GCI has completed its purchase of three television stations in Sitka, Juneau and Ketchikan. The deal means the telecom giant now owns almost every commercial TV station in Southeast Alaska.
GCI announced Monday (7-28-14) that its subsidiary, Denali Media Holdings, had officially closed its purchase of Southeast’s three CBS affiliates: KTNL in Sitka, KXLJ in Juneau, and KUBD in Ketchikan. According to GCI spokesman David Morris, the company paid about $1-million to buy the three stations from Colorado-based Ketchikan TV.
GCI now owns six broadcast TV stations, five of them in Southeast. Last year, the company bought the two NBC affiliates in Southeast — Sitka’s KSCT and Juneau’s KATH — as well as the CBS affiliate in Anchorage, KTVA.

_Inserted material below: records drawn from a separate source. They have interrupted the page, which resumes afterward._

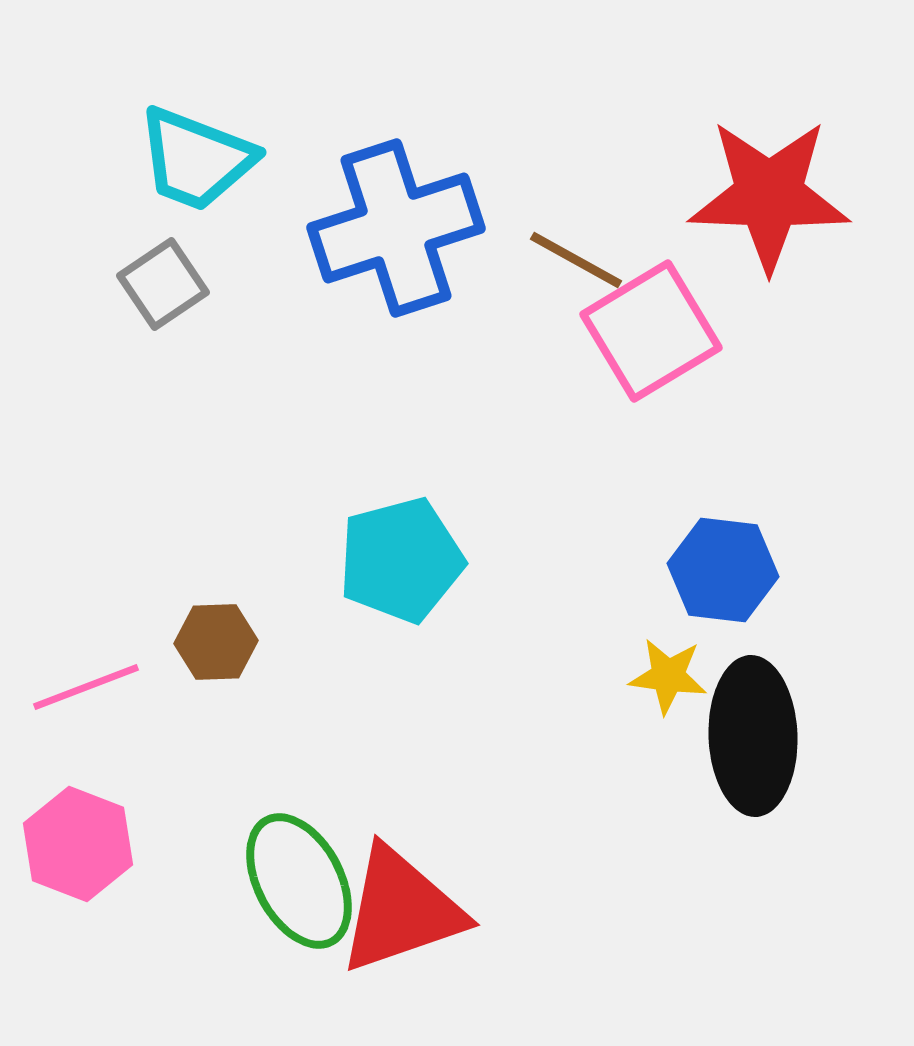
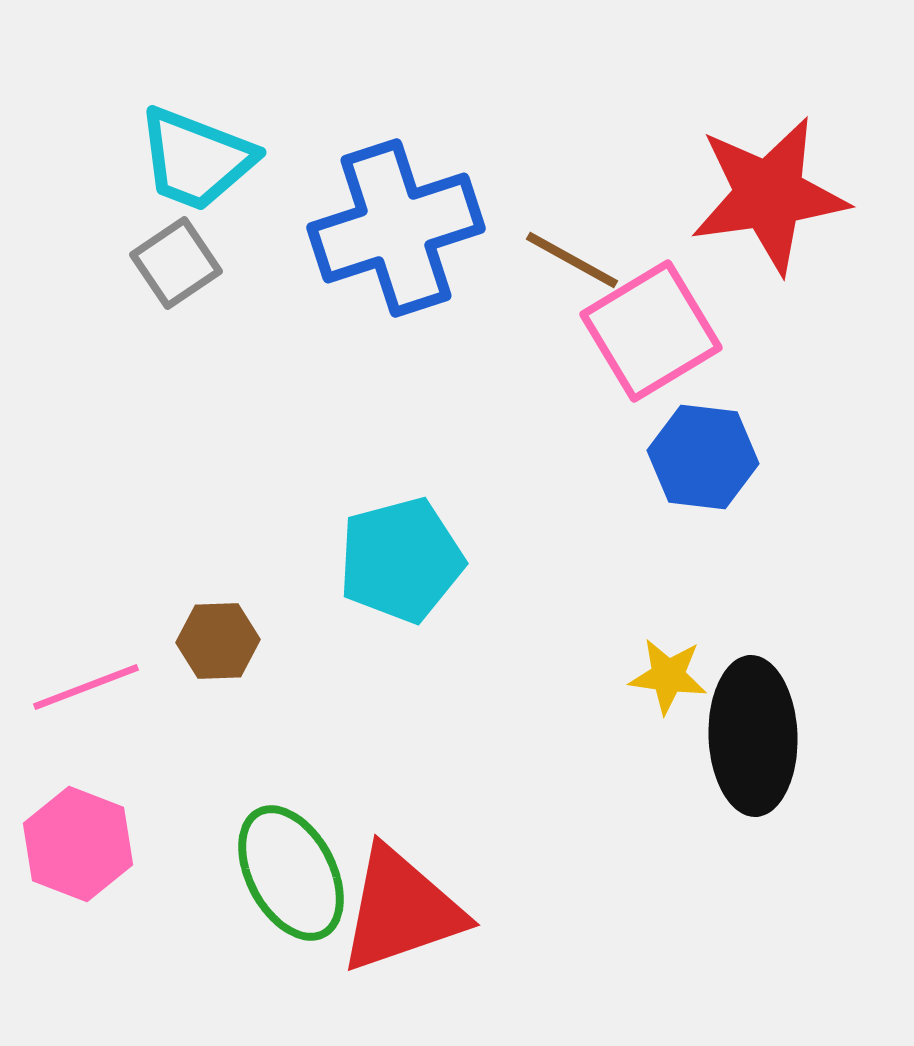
red star: rotated 10 degrees counterclockwise
brown line: moved 4 px left
gray square: moved 13 px right, 21 px up
blue hexagon: moved 20 px left, 113 px up
brown hexagon: moved 2 px right, 1 px up
green ellipse: moved 8 px left, 8 px up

Morris said that viewers won’t see any programming changes in the near term. But down the line, GCI is hoping to roll out services that would allow viewers to watch GCI content on demand on their TV, computer or phone.
“Where everything is moving in this field is on-the-go-type TV services, so that you can see what you want on the device that you want,” Morris said. “And this is all part of the integration strategy, that we’re looking long term at how to provide that kind of thing.”
GCI is Alaska’s largest cable TV operator, and also provides internet, telephone and cell phone service. The shift into broadcast television over the last two years marks a big change for the company.
“What we are doing is preparing for future technology developments and quite frankly industry changes,” Morris said. “Entertainment is a ever-changing field, and we want to be able to bring the latest technologies and developments to Alaska as soon as we can, and this is our first steps into being able to do that.”
GCI first announced its intention to buy the three Southeast CBS stations in December 2013. The Federal Communications Commission had to approve the sale; it did so in May.
Asked if GCI has any other acquisitions in the works, Morris would only say, “we’re always looking for some opportunity out there.”